Acknowledging it’s still early, an executive at another large digital publisher said total revenue from Scroll was in the thousands of dollars and has been growing. “We participated because we’re hopeful that there are new models of paying for premium content that are going to emerge and work,” the executive said.
Coronavirus crunch
Like all media companies nowadays, Scroll has faced the coronavirus crunch. Haile said the company put its user acquisition spending on hold to keep more cash on hand during the crisis. Across the media landscape, ad-based publishers are scrambling amid the bleak ad market to emphasize their own subscription products and shore up their businesses. Executives, in other words, have bigger problems to deal with than Scroll, though they’re still interested.
Plus, executives like Salon’s Wohl are still waiting to see one of Scroll’s biggest promises that hooked them into the project: the partnership with Mozilla, which was first announced in February 2019. After a year of testing and a further delay because of coronavirus, that offering got off the ground about two weeks ago to 1% of Firefox’s desktop audience, Haile said. The service, a browser extension incorporating Scroll into a suite of other privacy features on Firefox, will now launch to a wider audience, Haile said.
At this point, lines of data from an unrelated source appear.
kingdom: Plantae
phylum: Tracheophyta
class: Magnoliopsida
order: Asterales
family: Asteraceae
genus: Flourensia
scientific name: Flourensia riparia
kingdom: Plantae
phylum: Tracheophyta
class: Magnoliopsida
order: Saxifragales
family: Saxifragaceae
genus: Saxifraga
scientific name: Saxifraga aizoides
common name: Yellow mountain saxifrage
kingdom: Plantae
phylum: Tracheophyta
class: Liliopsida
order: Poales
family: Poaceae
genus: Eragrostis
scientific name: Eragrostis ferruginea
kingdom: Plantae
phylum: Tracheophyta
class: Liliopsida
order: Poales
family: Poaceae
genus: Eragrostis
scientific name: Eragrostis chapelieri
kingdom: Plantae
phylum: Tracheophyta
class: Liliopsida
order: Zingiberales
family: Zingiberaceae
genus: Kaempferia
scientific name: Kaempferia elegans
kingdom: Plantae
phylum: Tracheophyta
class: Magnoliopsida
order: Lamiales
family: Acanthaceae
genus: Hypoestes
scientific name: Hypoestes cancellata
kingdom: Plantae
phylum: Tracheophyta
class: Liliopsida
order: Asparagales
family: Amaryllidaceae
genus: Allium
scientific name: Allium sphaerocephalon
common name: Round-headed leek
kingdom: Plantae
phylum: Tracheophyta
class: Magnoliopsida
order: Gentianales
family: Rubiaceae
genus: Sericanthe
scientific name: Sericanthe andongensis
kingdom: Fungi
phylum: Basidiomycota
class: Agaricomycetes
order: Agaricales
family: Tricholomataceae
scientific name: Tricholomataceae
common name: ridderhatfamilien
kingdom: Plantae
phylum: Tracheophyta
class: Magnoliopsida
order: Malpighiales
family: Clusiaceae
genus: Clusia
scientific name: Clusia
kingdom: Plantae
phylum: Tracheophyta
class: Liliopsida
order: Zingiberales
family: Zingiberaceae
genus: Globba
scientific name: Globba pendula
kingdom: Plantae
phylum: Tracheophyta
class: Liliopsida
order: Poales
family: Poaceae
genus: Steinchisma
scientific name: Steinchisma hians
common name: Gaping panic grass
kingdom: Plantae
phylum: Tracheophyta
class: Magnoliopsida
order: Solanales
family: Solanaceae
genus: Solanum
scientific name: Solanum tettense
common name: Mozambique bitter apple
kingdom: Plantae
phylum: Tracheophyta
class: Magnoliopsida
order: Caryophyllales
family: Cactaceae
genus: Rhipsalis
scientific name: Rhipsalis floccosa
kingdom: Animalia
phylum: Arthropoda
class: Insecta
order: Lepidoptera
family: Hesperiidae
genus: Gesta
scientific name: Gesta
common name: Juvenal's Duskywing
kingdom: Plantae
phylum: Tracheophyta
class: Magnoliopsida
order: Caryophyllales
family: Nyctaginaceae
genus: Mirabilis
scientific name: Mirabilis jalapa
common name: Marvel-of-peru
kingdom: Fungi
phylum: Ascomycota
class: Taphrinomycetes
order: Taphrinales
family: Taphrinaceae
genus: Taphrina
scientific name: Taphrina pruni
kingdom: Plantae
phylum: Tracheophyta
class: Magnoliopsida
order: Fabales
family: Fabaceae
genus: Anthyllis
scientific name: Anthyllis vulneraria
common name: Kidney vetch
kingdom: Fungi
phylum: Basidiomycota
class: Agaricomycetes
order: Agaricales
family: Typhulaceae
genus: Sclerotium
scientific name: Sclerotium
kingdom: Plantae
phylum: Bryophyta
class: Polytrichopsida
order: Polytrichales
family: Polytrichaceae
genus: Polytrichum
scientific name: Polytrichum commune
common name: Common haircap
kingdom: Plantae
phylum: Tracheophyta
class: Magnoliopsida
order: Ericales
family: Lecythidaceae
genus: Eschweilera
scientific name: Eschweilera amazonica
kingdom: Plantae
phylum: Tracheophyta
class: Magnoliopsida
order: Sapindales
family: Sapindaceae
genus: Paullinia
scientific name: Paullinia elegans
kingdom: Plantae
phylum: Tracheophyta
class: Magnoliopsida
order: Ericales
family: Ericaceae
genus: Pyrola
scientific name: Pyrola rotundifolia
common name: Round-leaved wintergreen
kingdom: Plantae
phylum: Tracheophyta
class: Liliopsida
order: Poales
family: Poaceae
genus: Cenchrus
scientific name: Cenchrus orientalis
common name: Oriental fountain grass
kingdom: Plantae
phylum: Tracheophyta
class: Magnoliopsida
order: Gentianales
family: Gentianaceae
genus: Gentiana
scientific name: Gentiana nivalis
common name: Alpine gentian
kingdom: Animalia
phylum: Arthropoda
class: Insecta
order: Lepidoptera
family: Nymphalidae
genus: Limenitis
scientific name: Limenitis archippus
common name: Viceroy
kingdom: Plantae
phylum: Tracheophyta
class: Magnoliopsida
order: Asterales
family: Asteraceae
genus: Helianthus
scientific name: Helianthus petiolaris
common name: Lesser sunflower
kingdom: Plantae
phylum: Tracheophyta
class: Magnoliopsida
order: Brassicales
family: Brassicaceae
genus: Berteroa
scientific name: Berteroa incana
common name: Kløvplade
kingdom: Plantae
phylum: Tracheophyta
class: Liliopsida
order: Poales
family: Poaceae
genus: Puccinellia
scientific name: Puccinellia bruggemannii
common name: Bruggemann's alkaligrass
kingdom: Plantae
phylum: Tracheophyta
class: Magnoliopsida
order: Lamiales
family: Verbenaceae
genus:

Scroll might be off to a slow start in a tough media environment, but Haile’s contemporaries are largely rooting for him. They are happy participating as passive members in Scroll’s fleet of media partners, since they can learn from the project and don’t have to cannibalize their audience. And if the future of media is really The New York Times vs. everyone, a publishing collective that can bring subscriber dollars to smaller outlets is a worthy endeavor for media executives who do not work at The New York Times.
Zimbalist said he admired the idea of establishing a co-operative that can help local news outlets. “This idea that he has — that he actually has made work — is this self-governing collection of sites where the rules are baked in about how everyone shares in the profit,” he said. “That is really compelling and has a place.”